Recuerdos similares tiene Claudia (67 años), quien dejó Buenos Aires para mudarse a Montevideo en la búsqueda de una tranquilidad que no encontraba en la Argentina:

En el ’85 me vine para acá [Montevideo]. La había pasado mal en los ’70. Ya había estado en Brasil y me volví para la Argentina (…) Pensaba que con la vuelta de la democracia iba a ser muy distinto, pero las razias continuaban. Así que agarré a mi vieja y nos fuimos (…) Igual en Uruguay no fue muy distinto que digamos (…) [En Argentina] nunca me insultaron en la calle. La única vez que me insultaron en la calle fue en Uruguay caminando con mi pareja. La gente de Uruguay es más conservadora que en Argentina. Pero sino [te respetan], siempre depende como te asumís (Claudia, 67 años).

Aunque de perfiles sociales diferentes, estos testimonios grafican parte de la situación que les tocaba vivir a las lesbianas de antaño. Edictos y razias policías, ataques armados e insultos callejeros, eran algunos de los obstáculos que enfrentaban estas mujeres en sus cursos de la vida. Así, sus biografías estaban –consciente o inconscientemente y en mayor o menor medida– signadas por el temor, por la culpa y la represión en caso de ser descubiertas. No obstante, no deja de ser un dato curioso que muchas de las entrevistadas que recuerdan con pesar lo vivido en los años en los que la homosexualidad era considerada una característica oprobiosa y degenerativa del ser humano, sean también quienes piensen que “antes se podía estar más tranquilo” (Estela, 69 años). Sin embargo, el mismo puede ser comprendido desde la sociología del envejecimiento.

^^^^^^^^

» **Consigna A**
Según el pasaje sobre las lesbianas de antaño, ¿dónde fue la única vez que insultaron a Claudia en la calle?
» **Consigna B**
Prosigue el pasaje sobre las lesbianas de antaño a partir de su última oración.
El listado que viene a continuación es material independiente del pasaje.

» **Datos**
^^^^^^^^

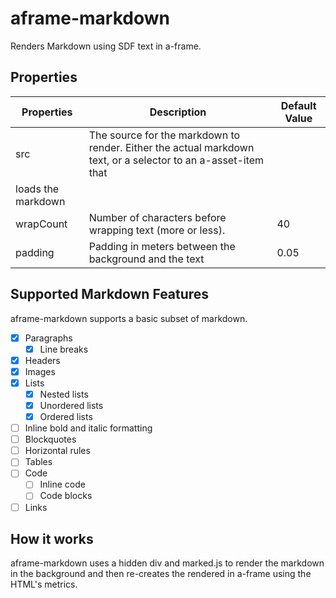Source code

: # aframe-markdown

Renders Markdown using SDF text in a-frame.

## Properties

|Properties|Description|Default Value|
|-|-|-|
|src|The source for the markdown to render. Either the actual markdown text, or a selector to an a-asset-item that
loads the markdown||
|wrapCount|Number of characters before wrapping text (more or less).|40|
|padding|Padding in meters between the background and the text|0.05|

## Supported Markdown Features

aframe-markdown supports a basic subset of markdown.

- [x] Paragraphs
  - [x] Line breaks
- [x] Headers
- [x] Images
- [x] Lists
  - [x] Nested lists
  - [x] Unordered lists
  - [x] Ordered lists
- [ ] Inline bold and italic formatting
- [ ] Blockquotes
- [ ] Horizontal rules
- [ ] Tables
- [ ] Code
  - [ ] Inline code
  - [ ] Code blocks
- [ ] Links

## How it works

aframe-markdown uses a hidden div and marked.js to render the markdown in the background and then re-creates the 
rendered in a-frame using the HTML's metrics.
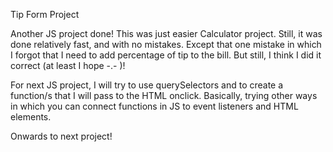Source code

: Tip Form Project

Another JS project done! This was just easier Calculator project. Still, it was done relatively fast,
and with no mistakes. Except that one mistake in which I forgot that I need to add percentage of tip to the 
bill. But still, I think I did it correct (at least I hope -.-   )!

For next JS project, I will try to use querySelectors and to create a function/s that I will pass
to the HTML onclick. Basically, trying other ways in which you can connect functions in JS to event 
listeners and HTML elements.

Onwards to next project!
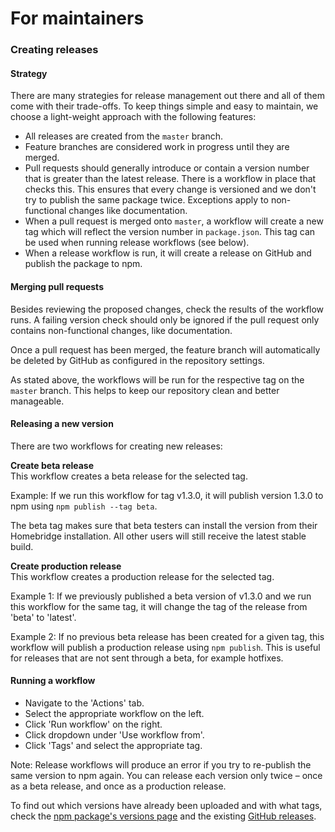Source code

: # For maintainers

### Creating releases

#### Strategy
There are many strategies for release management out there and all of them come with their trade-offs. To keep things simple and easy to maintain, we choose a light-weight approach with the following features:

- All releases are created from the `master` branch.
- Feature branches are considered work in progress until they are merged.
- Pull requests should generally introduce or contain a version number that is greater than the latest release. There is a workflow in place that checks this. This ensures that every change is versioned and we don't try to publish the same package twice. Exceptions apply to non-functional changes like documentation.
- When a pull request is merged onto `master`, a workflow will create a new tag which will reflect the version number in `package.json`. This tag can be used when running release workflows (see below).
- When a release workflow is run, it will create a release on GitHub and publish the package to npm.

#### Merging pull requests
Besides reviewing the proposed changes, check the results of the workflow runs. A failing version check should only be ignored if the pull request only contains non-functional changes, like documentation.

Once a pull request has been merged, the feature branch will automatically be deleted by GitHub as configured in the repository settings.

As stated above, the workflows will be run for the respective tag on the `master` branch. This helps to keep our repository clean and better manageable.

#### Releasing a new version

There are two workflows for creating new releases:

**Create beta release**  
This workflow creates a beta release for the selected tag.

Example: If we run this workflow for tag v1.3.0, it will publish version 1.3.0 to npm using `npm publish --tag beta`.

The beta tag makes sure that beta testers can install the version from their Homebridge installation. All other users will still receive the latest stable build.

**Create production release**  
This workflow creates a production release for the selected tag.

Example 1: If we previously published a beta version of v1.3.0 and we run this workflow for the same tag, it will change the tag of the release from 'beta' to 'latest'.

Example 2: If no previous beta release has been created for a given tag, this workflow will publish a production release using `npm publish`. This is useful for releases that are not sent through a beta, for example hotfixes.

#### Running a workflow
- Navigate to the 'Actions' tab.
- Select the appropriate workflow on the left.
- Click 'Run workflow' on the right.
- Click dropdown under 'Use workflow from'.
- Click 'Tags' and select the appropriate tag.

Note: Release workflows will produce an error if you try to re-publish the same version to npm again. You can release each version only twice – once as a beta release, and once as a production release.

To find out which versions have already been uploaded and with what tags, check the [npm package's versions page](https://www.npmjs.com/package/homebridge-panasonic-ac-platform?activeTab=versions) and the existing [GitHub releases](https://github.com/homebridge-panasonic-ac-platform/homebridge-panasonic-ac-platform/releases).
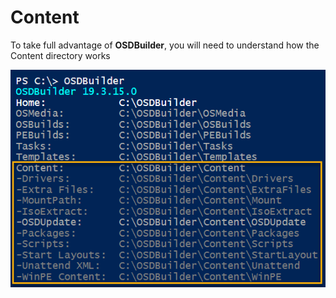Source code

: # Content

To take full advantage of **OSDBuilder**, you will need to understand how the Content directory works

![](../../../.gitbook/assets/image%20%28102%29.png)

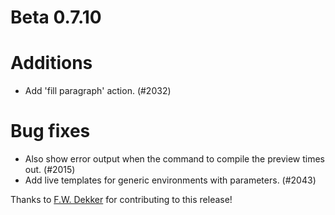 # Beta 0.7.10

# Additions
* Add 'fill paragraph' action. (#2032)

# Bug fixes
* Also show error output when the command to compile the preview times out. (#2015)
* Add live templates for generic environments with parameters. (#2043)

Thanks to [F.W. Dekker](https://github.com/FWDekker) for contributing to this release!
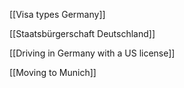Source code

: [[Visa types Germany]]

[[Staatsbürgerschaft Deutschland]]

[[Driving in Germany with a US license]]

[[Moving to Munich]]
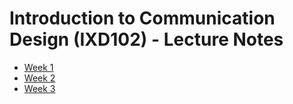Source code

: # Introduction to Communication Design (IXD102) - Lecture Notes

- [Week 1](https://github.com/rgrantwylie/lecture_notes/blob/gh-pages/week_1.md)
- [Week 2](https://github.com/rgrantwylie/lecture_notes/blob/gh-pages/week_2.md)
- [Week 3](https://github.com/rgrantwylie/lecture_notes/blob/gh-pages/week_3.md)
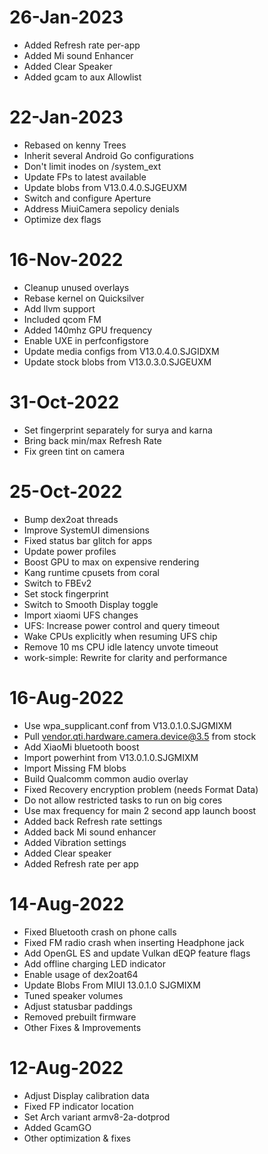 # 26-Jan-2023
- Added Refresh rate per-app
- Added Mi sound Enhancer
- Added Clear Speaker
- Added gcam to aux Allowlist

# 22-Jan-2023
- Rebased on kenny Trees
- Inherit several Android Go configurations
- Don't limit inodes on /system_ext
- Update FPs to latest available
- Update blobs from V13.0.4.0.SJGEUXM
- Switch and configure Aperture
- Address MiuiCamera sepolicy denials
- Optimize dex flags

# 16-Nov-2022
- Cleanup unused overlays
- Rebase kernel on Quicksilver
- Add llvm support
- Included qcom FM
- Added 140mhz GPU frequency
- Enable UXE in perfconfigstore 
- Update media configs from V13.0.4.0.SJGIDXM
- Update stock blobs from V13.0.3.0.SJGEUXM

# 31-Oct-2022
- Set fingerprint separately for surya and karna
- Bring back min/max Refresh Rate
- Fix green tint on camera

# 25-Oct-2022
- Bump dex2oat threads
- Improve SystemUI dimensions
- Fixed status bar glitch for apps
- Update power profiles
- Boost GPU to max on expensive rendering
- Kang runtime cpusets from coral
- Switch to FBEv2
- Set stock fingerprint
- Switch to Smooth Display toggle
- Import xiaomi UFS changes
- UFS: Increase power control and query timeout
- Wake CPUs explicitly when resuming UFS chip
- Remove 10 ms CPU idle latency unvote timeout
- work-simple: Rewrite for clarity and performance

# 16-Aug-2022
- Use wpa_supplicant.conf from V13.0.1.0.SJGMIXM
- Pull vendor.qti.hardware.camera.device@3.5 from stock
- Add XiaoMi bluetooth boost
- Import powerhint from V13.0.1.0.SJGMIXM
- Import Missing FM blobs
- Build Qualcomm common audio overlay
- Fixed Recovery encryption problem (needs Format Data)
- Do not allow restricted tasks to run on big cores
- Use max frequency for main 2 second app launch boost
- Added back Refresh rate settings
- Added back Mi sound enhancer
- Added Vibration settings
- Added Clear speaker
- Added Refresh rate per app

# 14-Aug-2022
- Fixed Bluetooth crash on phone calls
- Fixed FM radio crash when inserting Headphone jack
- Add OpenGL ES and update Vulkan dEQP feature flags
- Add offline charging LED indicator
- Enable usage of dex2oat64
- Update Blobs From MIUI 13.0.1.0 SJGMIXM
- Tuned speaker volumes
- Adjust statusbar paddings
- Removed prebuilt firmware
- Other Fixes & Improvements

# 12-Aug-2022
- Adjust Display calibration data 
- Fixed FP indicator location 
- Set Arch variant armv8-2a-dotprod 
- Added GcamGO
- Other optimization & fixes
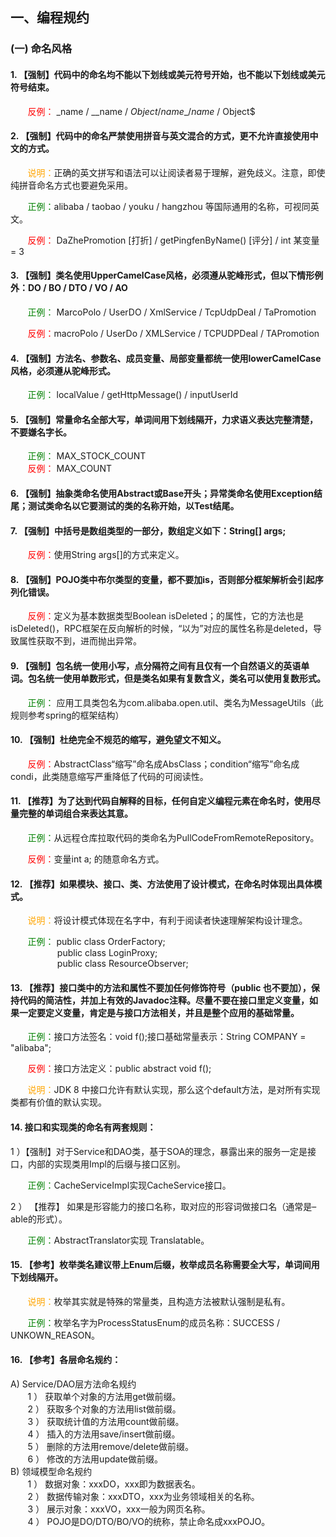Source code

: ## 一、编程规约

### (一) 命名风格

#### 1. 【强制】代码中的命名均不能以下划线或美元符号开始，也不能以下划线或美元符号结束。


&nbsp;&nbsp;&nbsp;&nbsp;&nbsp;&nbsp;&nbsp;<font color="red">反例：</font> _name / \_\_name / $Object / name\_ / name$ / Object$


#### 2. 【强制】代码中的命名严禁使用拼音与英文混合的方式，更不允许直接使用中文的方式。  

&nbsp;&nbsp;&nbsp;&nbsp;&nbsp;&nbsp;&nbsp;<font color="orange">说明：</font>正确的英文拼写和语法可以让阅读者易于理解，避免歧义。注意，即使纯拼音命名方式也要避免采用。  
	
&nbsp;&nbsp;&nbsp;&nbsp;&nbsp;&nbsp;&nbsp;<font color="green">正例：</font>alibaba / taobao / youku / hangzhou 等国际通用的名称，可视同英文。
	
&nbsp;&nbsp;&nbsp;&nbsp;&nbsp;&nbsp;&nbsp;<font color="red">反例：</font> DaZhePromotion [打折] / getPingfenByName() [评分] / int 某变量 = 3
	
#### 3. 【强制】类名使用UpperCamelCase风格，必须遵从驼峰形式，但以下情形例外：DO / BO / DTO / VO / AO
&nbsp;&nbsp;&nbsp;&nbsp;&nbsp;&nbsp;&nbsp;<font color="green">正例：</font> MarcoPolo / UserDO / XmlService / TcpUdpDeal / TaPromotion  

&nbsp;&nbsp;&nbsp;&nbsp;&nbsp;&nbsp;&nbsp;<font color="red">反例：</font>macroPolo / UserDo / XMLService / TCPUDPDeal / TAPromotion

#### 4. 【强制】方法名、参数名、成员变量、局部变量都统一使用lowerCamelCase风格，必须遵从驼峰形式。
&nbsp;&nbsp;&nbsp;&nbsp;&nbsp;&nbsp;&nbsp;<font color="green">正例：</font> localValue / getHttpMessage() / inputUserId

#### 5. 【强制】常量命名全部大写，单词间用下划线隔开，力求语义表达完整清楚，不要嫌名字长。
&nbsp;&nbsp;&nbsp;&nbsp;&nbsp;&nbsp;&nbsp;<font color="green">正例：</font> MAX\_STOCK\_COUNT  
&nbsp;&nbsp;&nbsp;&nbsp;&nbsp;&nbsp;&nbsp;<font color="red">反例：</font> MAX\_COUNT

#### 6. 【强制】抽象类命名使用Abstract或Base开头；异常类命名使用Exception结尾；测试类命名以它要测试的类的名称开始，以Test结尾。

#### 7. 【强制】中括号是数组类型的一部分，数组定义如下：String[] args;
&nbsp;&nbsp;&nbsp;&nbsp;&nbsp;&nbsp;&nbsp;<font color="red">反例：</font>使用String args[]的方式来定义。

#### 8. 【强制】POJO类中布尔类型的变量，都不要加is，否则部分框架解析会引起序列化错误。
&nbsp;&nbsp;&nbsp;&nbsp;&nbsp;&nbsp;&nbsp;<font color="red">反例：</font>定义为基本数据类型Boolean isDeleted；的属性，它的方法也是isDeleted()，RPC框架在反向解析的时候，“以为”对应的属性名称是deleted，导致属性获取不到，进而抛出异常。

#### 9. 【强制】包名统一使用小写，点分隔符之间有且仅有一个自然语义的英语单词。包名统一使用单数形式，但是类名如果有复数含义，类名可以使用复数形式。
&nbsp;&nbsp;&nbsp;&nbsp;&nbsp;&nbsp;&nbsp;<font color="green">正例：</font> 应用工具类包名为com.alibaba.open.util、类名为MessageUtils（此规则参考spring的框架结构）

#### 10. 【强制】杜绝完全不规范的缩写，避免望文不知义。
&nbsp;&nbsp;&nbsp;&nbsp;&nbsp;&nbsp;&nbsp;<font color="red">反例：</font>AbstractClass“缩写”命名成AbsClass；condition“缩写”命名成 condi，此类随意缩写严重降低了代码的可阅读性。

#### 11. 【推荐】为了达到代码自解释的目标，任何自定义编程元素在命名时，使用尽量完整的单词组合来表达其意。
&nbsp;&nbsp;&nbsp;&nbsp;&nbsp;&nbsp;&nbsp;<font color="green">正例：</font>从远程仓库拉取代码的类命名为PullCodeFromRemoteRepository。  

&nbsp;&nbsp;&nbsp;&nbsp;&nbsp;&nbsp;&nbsp;<font color="red">反例：</font>变量int a; 的随意命名方式。

#### 12. 【推荐】如果模块、接口、类、方法使用了设计模式，在命名时体现出具体模式。
&nbsp;&nbsp;&nbsp;&nbsp;&nbsp;&nbsp;&nbsp;<font color="orange">说明：</font>将设计模式体现在名字中，有利于阅读者快速理解架构设计理念。  

&nbsp;&nbsp;&nbsp;&nbsp;&nbsp;&nbsp;&nbsp;<font color="green">正例：</font>  public class OrderFactory;  
&nbsp;&nbsp;&nbsp;&nbsp;&nbsp;&nbsp;&nbsp;&nbsp;&nbsp;&nbsp;&nbsp;&nbsp;&nbsp;&nbsp;&nbsp;&nbsp;&nbsp;&nbsp;    public class LoginProxy;  
&nbsp;&nbsp;&nbsp;&nbsp;&nbsp;&nbsp;&nbsp;&nbsp;&nbsp;&nbsp;&nbsp;&nbsp;&nbsp;&nbsp;&nbsp;&nbsp;&nbsp;&nbsp;    public class ResourceObserver;  
    
#### 13. 【推荐】接口类中的方法和属性不要加任何修饰符号（public 也不要加），保持代码的简洁性，并加上有效的Javadoc注释。尽量不要在接口里定义变量，如果一定要定义变量，肯定是与接口方法相关，并且是整个应用的基础常量。
&nbsp;&nbsp;&nbsp;&nbsp;&nbsp;&nbsp;&nbsp;<font color="green">正例：</font>接口方法签名：void f();接口基础常量表示：String COMPANY = "alibaba";  

&nbsp;&nbsp;&nbsp;&nbsp;&nbsp;&nbsp;&nbsp;<font color="red">反例：</font>接口方法定义：public abstract void f();  

&nbsp;&nbsp;&nbsp;&nbsp;&nbsp;&nbsp;&nbsp;<font color="orange">说明：</font>JDK 8 中接口允许有默认实现，那么这个default方法，是对所有实现类都有价值的默认实现。
#### 14. 接口和实现类的命名有两套规则：
1 ）【强制】对于Service和DAO类，基于SOA的理念，暴露出来的服务一定是接口，内部的实现类用Impl的后缀与接口区别。    

&nbsp;&nbsp;&nbsp;&nbsp;&nbsp;&nbsp;&nbsp;<font color="green">正例：</font>CacheServiceImpl实现CacheService接口。    

2 ） 【推荐】 如果是形容能力的接口名称，取对应的形容词做接口名（通常是–able的形式）。  

&nbsp;&nbsp;&nbsp;&nbsp;&nbsp;&nbsp;&nbsp;<font color="green">正例：</font>AbstractTranslator实现 Translatable。


#### 15. 【参考】枚举类名建议带上Enum后缀，枚举成员名称需要全大写，单词间用下划线隔开。
&nbsp;&nbsp;&nbsp;&nbsp;&nbsp;&nbsp;&nbsp;<font color="orange">说明：</font>枚举其实就是特殊的常量类，且构造方法被默认强制是私有。    

&nbsp;&nbsp;&nbsp;&nbsp;&nbsp;&nbsp;&nbsp;<font color="green">正例：</font>枚举名字为ProcessStatusEnum的成员名称：SUCCESS / UNKOWN_REASON。

#### 16. 【参考】各层命名规约：
A) Service/DAO层方法命名规约  
&nbsp;&nbsp;&nbsp;&nbsp;&nbsp;&nbsp;&nbsp;1 ） 获取单个对象的方法用get做前缀。  
&nbsp;&nbsp;&nbsp;&nbsp;&nbsp;&nbsp;&nbsp;2 ） 获取多个对象的方法用list做前缀。  
&nbsp;&nbsp;&nbsp;&nbsp;&nbsp;&nbsp;&nbsp;3 ） 获取统计值的方法用count做前缀。  
&nbsp;&nbsp;&nbsp;&nbsp;&nbsp;&nbsp;&nbsp;4 ） 插入的方法用save/insert做前缀。  
&nbsp;&nbsp;&nbsp;&nbsp;&nbsp;&nbsp;&nbsp;5 ） 删除的方法用remove/delete做前缀。  
&nbsp;&nbsp;&nbsp;&nbsp;&nbsp;&nbsp;&nbsp;6 ） 修改的方法用update做前缀。  
B) 领域模型命名规约  
&nbsp;&nbsp;&nbsp;&nbsp;&nbsp;&nbsp;&nbsp;1 ） 数据对象：xxxDO，xxx即为数据表名。  
&nbsp;&nbsp;&nbsp;&nbsp;&nbsp;&nbsp;&nbsp;2 ） 数据传输对象：xxxDTO，xxx为业务领域相关的名称。  
&nbsp;&nbsp;&nbsp;&nbsp;&nbsp;&nbsp;&nbsp;3 ） 展示对象：xxxVO，xxx一般为网页名称。  
&nbsp;&nbsp;&nbsp;&nbsp;&nbsp;&nbsp;&nbsp;4 ） POJO是DO/DTO/BO/VO的统称，禁止命名成xxxPOJO。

^^^^^^^^

» **Tu respuesta A**
En Uruguay, mientras caminaba con su pareja.

» **Tu respuesta B**
En efecto, al igual que ocurre con las trayectorias de vida de los hombres antes analizados, las mujeres viejas fueron criadas para vivir en la vergüenza y la oscuridad. Por tal motivo es entendible que la hipervisibilidad del mundo LGBT que distingue a los tiempos que corren sea incompatible a sus modos de vida. En ese sentido son esclarecedores los testimonios de Dora (79 años) y Cristina (69 años), donde comparan su pasado con el presente, el cual también habitan pero no las tiene como las figuras estelares de la “movida”. Así, en fragmentos como “hoy tenés turismo gay, matrimonio gay. Es todo más fácil” de Dora o “si hoy tuviera que ser lesbiana claro que me reconocería. Iría a la marcha y todo eso. No me preocuparía ni la familia, ni el trabajo” de Cristina, ponen de manifiesto las posibilidades e imposibilidades de cada época.

En sintonía con este análisis se puede incorporar el planteo de Sánchez, quien encuentra las causas de este cambio de concepción social-cultural en arduas transformaciones político-ideológicas, económicas y sociales. Según entiende el autor, el neoliberalismo propuso presentar a la población lesbiana, transexual y gay (sobre todo a este último grupo) en tanto modelo de consumo –moda, productos de belleza, fiestas y boliches, turismo, entre otros–[2]y no como ciudadanos (2002: 114). Algo similar, como se vio, también ocurrió con la vejez ante el advenimiento del patrón de acumulación neoliberal.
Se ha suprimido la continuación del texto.